Hi, @zhupr , can you give any advice on this issue? Thanks

zhupr commented 3 years ago

@hanson-young Hi,you can confirm the location of the error code by following these steps:

  1. qlib.init adds the expression_cache and dataset_cache parameters: qlib.init(xxx, expression_cache=None, dataset_cache=None).
    • If you still encounter an error, provide more details about your error.
    • If no errors are encountered, continue with step 2
  2. qlib.init removes expression_cache=None and dataset_cache=None, and then changes the code in the acquire function in qlib/data/cache.py to:
    @staticmethod
    def acquire(lock, lock_name):
        lock.acquire()
    • If you encounter an error, provide more details about your error
hanson-young commented 3 years ago

@zhupr In the step 1, qlib.init(provider_uri="D:\Finance\digital_currency_api\qlib\qlib_data\cn_data", region=REG_CN,expression_cache=None,dataset_cache=None) [59156:MainThread](2021-06-14 16:50:39,726) INFO - qlib.Initialization - [config.py:284] - default_conf: client. [59156:MainThread](2021-06-14 16:50:41,377) INFO - qlib.Initialization - [init.py:48] - qlib successfully initialized based on client settings. [59156:MainThread](2021-06-14 16:50:41,378) INFO - qlib.Initialization - [init.py:49] - data_path=D:\Finance\digital_currency_api\qlib\qlib_data\cn_data [22540:MainThread](2021-06-14 16:50:42,584) INFO - qlib.Initialization - [config.py:284] - default_conf: client. [22540:MainThread](2021-06-14 16:50:44,193) INFO - qlib.Initialization - [init.py:48] - qlib successfully initialized based on client settings. [22540:MainThread](2021-06-14 16:50:44,193) INFO - qlib.Initialization - [init.py:49] - data_path=D:\Finance\digital_currency_api\qlib\qlib_data\cn_data [22540:MainThread](2021-06-14 16:50:44,246) ERROR - qlib.workflow - [utils.py:34] - An exception has been raised[RuntimeError: An attempt has been made to start a new process before the current process has finished its bootstrapping phase.

▶ [Data extract]:

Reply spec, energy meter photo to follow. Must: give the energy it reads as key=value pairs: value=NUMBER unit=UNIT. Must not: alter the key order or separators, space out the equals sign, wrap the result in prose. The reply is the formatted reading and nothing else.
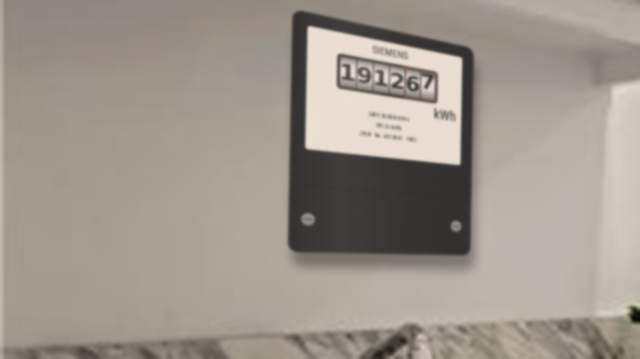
value=1912.67 unit=kWh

▶ [Brief A]:
In the qlib thread, which file contains the acquire function that step 2 says to change?
▶ [Brief B]:
Shorten the reply in the qlib thread that begins "@hanson-young Hi,you can confirm" while keeping its main facts.

▶ [Answer section A]:
qlib/data/cache.py

▶ [Answer section B]:
To find where the error comes from:
1. Add expression_cache=None and dataset_cache=None to qlib.init. If the error still happens, give more details. If it doesn't, go on to step 2.
2. Remove those two parameters from qlib.init. Then change acquire in qlib/data/cache.py to a static method that only calls lock.acquire(). If an error happens, give more details.